Rewrite all the items below, changing each "pixels" to "px" and keeping everything else the same.

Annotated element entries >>
***
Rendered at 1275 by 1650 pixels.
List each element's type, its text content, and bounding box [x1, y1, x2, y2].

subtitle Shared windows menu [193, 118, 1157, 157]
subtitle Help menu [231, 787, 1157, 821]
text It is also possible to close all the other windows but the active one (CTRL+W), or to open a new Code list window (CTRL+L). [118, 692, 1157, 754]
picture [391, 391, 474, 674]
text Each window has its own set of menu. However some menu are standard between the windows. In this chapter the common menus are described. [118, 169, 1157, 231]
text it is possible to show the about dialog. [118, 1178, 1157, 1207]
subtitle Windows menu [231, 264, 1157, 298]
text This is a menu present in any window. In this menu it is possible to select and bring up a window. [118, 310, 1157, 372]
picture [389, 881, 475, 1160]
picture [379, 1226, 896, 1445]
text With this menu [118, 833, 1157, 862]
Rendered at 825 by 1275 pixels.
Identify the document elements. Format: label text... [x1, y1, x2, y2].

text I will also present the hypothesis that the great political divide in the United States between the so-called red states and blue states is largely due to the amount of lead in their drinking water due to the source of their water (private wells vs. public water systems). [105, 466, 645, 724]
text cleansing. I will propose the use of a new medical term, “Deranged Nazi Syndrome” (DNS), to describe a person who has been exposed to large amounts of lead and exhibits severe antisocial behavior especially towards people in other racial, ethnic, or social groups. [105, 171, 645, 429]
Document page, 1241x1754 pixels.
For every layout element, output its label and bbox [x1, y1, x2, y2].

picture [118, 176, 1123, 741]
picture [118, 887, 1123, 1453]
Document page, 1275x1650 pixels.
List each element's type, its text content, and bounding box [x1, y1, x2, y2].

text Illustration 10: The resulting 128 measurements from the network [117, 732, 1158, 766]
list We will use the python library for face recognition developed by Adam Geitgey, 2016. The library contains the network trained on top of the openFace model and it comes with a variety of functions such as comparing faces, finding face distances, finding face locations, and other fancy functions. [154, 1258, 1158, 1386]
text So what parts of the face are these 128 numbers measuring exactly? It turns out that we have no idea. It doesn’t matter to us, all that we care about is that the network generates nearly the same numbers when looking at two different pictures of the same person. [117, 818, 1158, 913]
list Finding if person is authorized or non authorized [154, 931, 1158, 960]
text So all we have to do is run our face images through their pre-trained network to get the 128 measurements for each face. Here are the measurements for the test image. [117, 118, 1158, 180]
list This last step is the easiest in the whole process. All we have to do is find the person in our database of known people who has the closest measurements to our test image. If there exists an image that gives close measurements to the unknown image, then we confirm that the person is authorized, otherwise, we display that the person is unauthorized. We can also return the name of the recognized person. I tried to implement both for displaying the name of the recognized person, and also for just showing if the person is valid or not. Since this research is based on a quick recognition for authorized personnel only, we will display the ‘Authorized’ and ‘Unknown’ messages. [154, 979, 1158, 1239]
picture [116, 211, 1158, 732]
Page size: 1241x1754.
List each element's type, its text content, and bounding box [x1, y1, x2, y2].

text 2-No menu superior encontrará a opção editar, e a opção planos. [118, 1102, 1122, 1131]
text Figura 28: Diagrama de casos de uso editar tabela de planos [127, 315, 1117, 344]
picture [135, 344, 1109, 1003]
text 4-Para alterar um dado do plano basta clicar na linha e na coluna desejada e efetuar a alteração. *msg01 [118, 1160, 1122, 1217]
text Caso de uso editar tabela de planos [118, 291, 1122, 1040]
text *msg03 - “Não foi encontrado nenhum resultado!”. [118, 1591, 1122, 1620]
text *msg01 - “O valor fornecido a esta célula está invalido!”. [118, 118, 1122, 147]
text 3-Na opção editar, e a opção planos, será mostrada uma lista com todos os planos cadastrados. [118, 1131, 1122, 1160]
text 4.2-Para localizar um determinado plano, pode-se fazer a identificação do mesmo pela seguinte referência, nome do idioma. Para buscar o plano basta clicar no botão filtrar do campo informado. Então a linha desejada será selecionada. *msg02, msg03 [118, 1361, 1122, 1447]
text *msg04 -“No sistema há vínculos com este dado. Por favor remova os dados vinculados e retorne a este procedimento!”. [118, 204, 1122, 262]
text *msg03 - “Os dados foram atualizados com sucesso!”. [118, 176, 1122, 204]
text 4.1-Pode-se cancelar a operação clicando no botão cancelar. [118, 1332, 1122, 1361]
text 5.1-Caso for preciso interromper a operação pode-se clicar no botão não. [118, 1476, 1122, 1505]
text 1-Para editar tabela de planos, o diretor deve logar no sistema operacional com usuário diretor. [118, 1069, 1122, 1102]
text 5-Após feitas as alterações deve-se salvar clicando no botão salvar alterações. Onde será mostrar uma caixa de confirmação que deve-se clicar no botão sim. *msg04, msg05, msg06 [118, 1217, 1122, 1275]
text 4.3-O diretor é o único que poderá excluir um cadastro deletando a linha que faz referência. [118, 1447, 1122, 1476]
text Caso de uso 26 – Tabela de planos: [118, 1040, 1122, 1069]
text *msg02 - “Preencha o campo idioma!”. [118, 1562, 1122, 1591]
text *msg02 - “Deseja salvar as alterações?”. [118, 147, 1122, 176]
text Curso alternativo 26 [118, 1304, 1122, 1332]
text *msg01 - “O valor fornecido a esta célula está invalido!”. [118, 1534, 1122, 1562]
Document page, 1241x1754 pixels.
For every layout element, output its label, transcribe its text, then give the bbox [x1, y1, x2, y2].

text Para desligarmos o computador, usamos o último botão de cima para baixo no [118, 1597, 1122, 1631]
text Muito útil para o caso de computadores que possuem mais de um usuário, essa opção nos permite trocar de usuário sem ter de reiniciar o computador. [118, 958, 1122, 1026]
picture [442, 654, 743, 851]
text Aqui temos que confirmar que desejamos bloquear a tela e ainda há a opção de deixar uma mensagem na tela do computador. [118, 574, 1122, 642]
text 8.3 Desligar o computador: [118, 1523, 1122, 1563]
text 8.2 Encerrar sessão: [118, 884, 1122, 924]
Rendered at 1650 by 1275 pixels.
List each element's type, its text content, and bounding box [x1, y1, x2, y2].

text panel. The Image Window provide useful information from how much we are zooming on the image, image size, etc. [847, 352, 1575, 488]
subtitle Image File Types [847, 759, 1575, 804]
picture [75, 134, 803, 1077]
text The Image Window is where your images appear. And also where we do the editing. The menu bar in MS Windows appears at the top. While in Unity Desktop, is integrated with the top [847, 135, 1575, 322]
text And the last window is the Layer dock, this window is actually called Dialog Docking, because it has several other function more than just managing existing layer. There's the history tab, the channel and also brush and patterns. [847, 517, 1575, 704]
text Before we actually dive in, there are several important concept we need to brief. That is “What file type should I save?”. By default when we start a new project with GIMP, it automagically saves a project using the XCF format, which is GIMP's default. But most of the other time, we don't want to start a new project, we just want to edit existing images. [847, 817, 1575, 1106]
***
ANSWER FOR THE TASK >>
Rendered at 1275 by 1650 px.
List each element's type, its text content, and bounding box [x1, y1, x2, y2].

subtitle Shared windows menu [193, 118, 1157, 157]
subtitle Help menu [231, 787, 1157, 821]
text It is also possible to close all the other windows but the active one (CTRL+W), or to open a new Code list window (CTRL+L). [118, 692, 1157, 754]
picture [391, 391, 474, 674]
text Each window has its own set of menu. However some menu are standard between the windows. In this chapter the common menus are described. [118, 169, 1157, 231]
text it is possible to show the about dialog. [118, 1178, 1157, 1207]
subtitle Windows menu [231, 264, 1157, 298]
text This is a menu present in any window. In this menu it is possible to select and bring up a window. [118, 310, 1157, 372]
picture [389, 881, 475, 1160]
picture [379, 1226, 896, 1445]
text With this menu [118, 833, 1157, 862]
Rendered at 825 by 1275 px.
Identify the document elements. Format: label text... [x1, y1, x2, y2].

text I will also present the hypothesis that the great political divide in the United States between the so-called red states and blue states is largely due to the amount of lead in their drinking water due to the source of their water (private wells vs. public water systems). [105, 466, 645, 724]
text cleansing. I will propose the use of a new medical term, “Deranged Nazi Syndrome” (DNS), to describe a person who has been exposed to large amounts of lead and exhibits severe antisocial behavior especially towards people in other racial, ethnic, or social groups. [105, 171, 645, 429]
Document page, 1241x1754 px.
For every layout element, output its label and bbox [x1, y1, x2, y2].

picture [118, 176, 1123, 741]
picture [118, 887, 1123, 1453]
Document page, 1275x1650 px.
List each element's type, its text content, and bounding box [x1, y1, x2, y2].

text Illustration 10: The resulting 128 measurements from the network [117, 732, 1158, 766]
list We will use the python library for face recognition developed by Adam Geitgey, 2016. The library contains the network trained on top of the openFace model and it comes with a variety of functions such as comparing faces, finding face distances, finding face locations, and other fancy functions. [154, 1258, 1158, 1386]
text So what parts of the face are these 128 numbers measuring exactly? It turns out that we have no idea. It doesn’t matter to us, all that we care about is that the network generates nearly the same numbers when looking at two different pictures of the same person. [117, 818, 1158, 913]
list Finding if person is authorized or non authorized [154, 931, 1158, 960]
text So all we have to do is run our face images through their pre-trained network to get the 128 measurements for each face. Here are the measurements for the test image. [117, 118, 1158, 180]
list This last step is the easiest in the whole process. All we have to do is find the person in our database of known people who has the closest measurements to our test image. If there exists an image that gives close measurements to the unknown image, then we confirm that the person is authorized, otherwise, we display that the person is unauthorized. We can also return the name of the recognized person. I tried to implement both for displaying the name of the recognized person, and also for just showing if the person is valid or not. Since this research is based on a quick recognition for authorized personnel only, we will display the ‘Authorized’ and ‘Unknown’ messages. [154, 979, 1158, 1239]
picture [116, 211, 1158, 732]
Page size: 1241x1754.
List each element's type, its text content, and bounding box [x1, y1, x2, y2].

text 2-No menu superior encontrará a opção editar, e a opção planos. [118, 1102, 1122, 1131]
text Figura 28: Diagrama de casos de uso editar tabela de planos [127, 315, 1117, 344]
picture [135, 344, 1109, 1003]
text 4-Para alterar um dado do plano basta clicar na linha e na coluna desejada e efetuar a alteração. *msg01 [118, 1160, 1122, 1217]
text Caso de uso editar tabela de planos [118, 291, 1122, 1040]
text *msg03 - “Não foi encontrado nenhum resultado!”. [118, 1591, 1122, 1620]
text *msg01 - “O valor fornecido a esta célula está invalido!”. [118, 118, 1122, 147]
text 3-Na opção editar, e a opção planos, será mostrada uma lista com todos os planos cadastrados. [118, 1131, 1122, 1160]
text 4.2-Para localizar um determinado plano, pode-se fazer a identificação do mesmo pela seguinte referência, nome do idioma. Para buscar o plano basta clicar no botão filtrar do campo informado. Então a linha desejada será selecionada. *msg02, msg03 [118, 1361, 1122, 1447]
text *msg04 -“No sistema há vínculos com este dado. Por favor remova os dados vinculados e retorne a este procedimento!”. [118, 204, 1122, 262]
text *msg03 - “Os dados foram atualizados com sucesso!”. [118, 176, 1122, 204]
text 4.1-Pode-se cancelar a operação clicando no botão cancelar. [118, 1332, 1122, 1361]
text 5.1-Caso for preciso interromper a operação pode-se clicar no botão não. [118, 1476, 1122, 1505]
text 1-Para editar tabela de planos, o diretor deve logar no sistema operacional com usuário diretor. [118, 1069, 1122, 1102]
text 5-Após feitas as alterações deve-se salvar clicando no botão salvar alterações. Onde será mostrar uma caixa de confirmação que deve-se clicar no botão sim. *msg04, msg05, msg06 [118, 1217, 1122, 1275]
text 4.3-O diretor é o único que poderá excluir um cadastro deletando a linha que faz referência. [118, 1447, 1122, 1476]
text Caso de uso 26 – Tabela de planos: [118, 1040, 1122, 1069]
text *msg02 - “Preencha o campo idioma!”. [118, 1562, 1122, 1591]
text *msg02 - “Deseja salvar as alterações?”. [118, 147, 1122, 176]
text Curso alternativo 26 [118, 1304, 1122, 1332]
text *msg01 - “O valor fornecido a esta célula está invalido!”. [118, 1534, 1122, 1562]
Document page, 1241x1754 px.
For every layout element, output its label, transcribe its text, then give the bbox [x1, y1, x2, y2].

text Para desligarmos o computador, usamos o último botão de cima para baixo no [118, 1597, 1122, 1631]
text Muito útil para o caso de computadores que possuem mais de um usuário, essa opção nos permite trocar de usuário sem ter de reiniciar o computador. [118, 958, 1122, 1026]
picture [442, 654, 743, 851]
text Aqui temos que confirmar que desejamos bloquear a tela e ainda há a opção de deixar uma mensagem na tela do computador. [118, 574, 1122, 642]
text 8.3 Desligar o computador: [118, 1523, 1122, 1563]
text 8.2 Encerrar sessão: [118, 884, 1122, 924]
Rendered at 1650 by 1275 px.
List each element's type, its text content, and bounding box [x1, y1, x2, y2].

text panel. The Image Window provide useful information from how much we are zooming on the image, image size, etc. [847, 352, 1575, 488]
subtitle Image File Types [847, 759, 1575, 804]
picture [75, 134, 803, 1077]
text The Image Window is where your images appear. And also where we do the editing. The menu bar in MS Windows appears at the top. While in Unity Desktop, is integrated with the top [847, 135, 1575, 322]
text And the last window is the Layer dock, this window is actually called Dialog Docking, because it has several other function more than just managing existing layer. There's the history tab, the channel and also brush and patterns. [847, 517, 1575, 704]
text Before we actually dive in, there are several important concept we need to brief. That is “What file type should I save?”. By default when we start a new project with GIMP, it automagically saves a project using the XCF format, which is GIMP's default. But most of the other time, we don't want to start a new project, we just want to edit existing images. [847, 817, 1575, 1106]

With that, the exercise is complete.